Tarefa 1:
Segundo o trecho sobre trolls e haters, em que ano Fernando Fontanella já tratava dos trolls no contexto brasileiro?

Trecho:
- - -

Por que a rejeição pauta a
atitude de alguns grupos frente a grandes fenômenos de mídia
Pesquisadora analisa
"trolls" e "haters" das redes sociais
Adriana Amaral*
*PPG em Ciências da
Comunicação da Unisinos e pesquisadora do CNPq
Nesta segunda década dos
anos 2000, observamos a popularização dos sites de redes sociais, bem como uma
diversificação dos seus usos pela população em geral.
Mais do que discutir
questões sobre inclusão ou aspectos de cunho econômico que são relevantes mas
abrem outros modos de análise, este texto pretende pensar sobre usos e
apropriações do humor e do entretenimento no âmbito das práticas cotidianas.
Nesse sentido, há uma série de estudos e pesquisas sobre a forma como as
pessoas expressam seus gostos nas redes sociais e como produtos midiáticos da
cultura pop, celebridades, marcas e até pessoas comuns se tornam alvo dos
chamados "trolls" e "haters". Uma questão a ser
problematizada é o fato de que a maioria das pesquisas feitas sobre o tema no
contexto anglo-saxão (sobretudo Estados Unidos, Canadá e Inglaterra) fala dos
trolls e da prática de "trollagem" como algo praticamente similar ao
ciberbullying, enfatizando os aspectos negativos e as manifestações de ódio e
desestabilização. Já as pesquisas nacionais apresentam uma ressignificação
desse termo, pois os trolls são vistos como aqueles para quem, na linguagem da
rede, a "zueira nunca tem fim", personagens que, por diversão, jogam
lenha na fogueira das discussões online.
Vale destacar os estudos
do pesquisador gaúcho radicado em Recife Fernando Fontanella, que em 2010 já
tratava dos trolls no contexto brasileiro. É importante salientar como esses
diferentes aspectos culturais influem na análise dos conteúdos e dos fenômenos.

- - -

Tarefa 2:
Apresente em lista numerada, sem as linhas em branco, as linhas dos registros desde a que contém "How do GLP-1" até a que contém "before and after effective", incluindo ambas.

[Registros extraídos de um conjunto de dados]

- - -

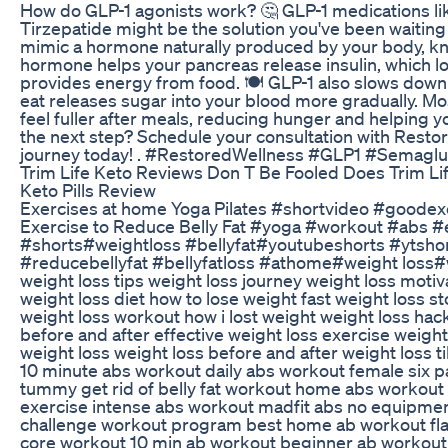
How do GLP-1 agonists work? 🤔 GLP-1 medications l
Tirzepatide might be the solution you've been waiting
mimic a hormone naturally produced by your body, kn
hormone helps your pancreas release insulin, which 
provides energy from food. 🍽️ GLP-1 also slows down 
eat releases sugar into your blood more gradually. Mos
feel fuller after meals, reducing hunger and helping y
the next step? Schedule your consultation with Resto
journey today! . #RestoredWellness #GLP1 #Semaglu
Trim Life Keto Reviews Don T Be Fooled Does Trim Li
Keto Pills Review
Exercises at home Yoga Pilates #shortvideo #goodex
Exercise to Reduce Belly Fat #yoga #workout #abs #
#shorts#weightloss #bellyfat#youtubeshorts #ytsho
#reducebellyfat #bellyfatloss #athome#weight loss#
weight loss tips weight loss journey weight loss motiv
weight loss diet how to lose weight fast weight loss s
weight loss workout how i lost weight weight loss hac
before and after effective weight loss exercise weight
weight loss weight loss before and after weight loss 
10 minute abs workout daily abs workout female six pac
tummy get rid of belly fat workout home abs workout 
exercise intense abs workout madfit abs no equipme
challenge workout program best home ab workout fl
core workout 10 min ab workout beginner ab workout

- - -

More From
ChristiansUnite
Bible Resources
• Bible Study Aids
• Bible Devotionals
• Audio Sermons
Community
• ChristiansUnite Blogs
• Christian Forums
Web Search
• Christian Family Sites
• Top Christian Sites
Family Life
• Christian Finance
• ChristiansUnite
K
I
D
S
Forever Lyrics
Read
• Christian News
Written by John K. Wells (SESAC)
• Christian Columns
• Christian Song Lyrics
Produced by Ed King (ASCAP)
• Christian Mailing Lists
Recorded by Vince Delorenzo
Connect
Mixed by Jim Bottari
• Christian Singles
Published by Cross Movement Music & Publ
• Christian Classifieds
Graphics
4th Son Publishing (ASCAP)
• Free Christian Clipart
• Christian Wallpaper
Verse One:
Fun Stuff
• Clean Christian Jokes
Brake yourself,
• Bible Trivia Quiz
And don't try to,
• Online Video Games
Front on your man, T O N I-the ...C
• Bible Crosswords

- - -

Resposta 1:
Em 2010.

Resposta 2:
1. How do GLP-1 agonists work? 🤔 GLP-1 medications l
2. Tirzepatide might be the solution you've been waiting
3. mimic a hormone naturally produced by your body, kn
4. hormone helps your pancreas release insulin, which 
5. provides energy from food. 🍽️ GLP-1 also slows down 
6. eat releases sugar into your blood more gradually. Mos
7. feel fuller after meals, reducing hunger and helping y
8. the next step? Schedule your consultation with Resto
9. journey today! . #RestoredWellness #GLP1 #Semaglu
10. Trim Life Keto Reviews Don T Be Fooled Does Trim Li
11. Keto Pills Review
12. Exercises at home Yoga Pilates #shortvideo #goodex
13. Exercise to Reduce Belly Fat #yoga #workout #abs #
14. #shorts#weightloss #bellyfat#youtubeshorts #ytsho
15. #reducebellyfat #bellyfatloss #athome#weight loss#
16. weight loss tips weight loss journey weight loss motiv
17. weight loss diet how to lose weight fast weight loss s
18. weight loss workout how i lost weight weight loss hac
19. before and after effective weight loss exercise weight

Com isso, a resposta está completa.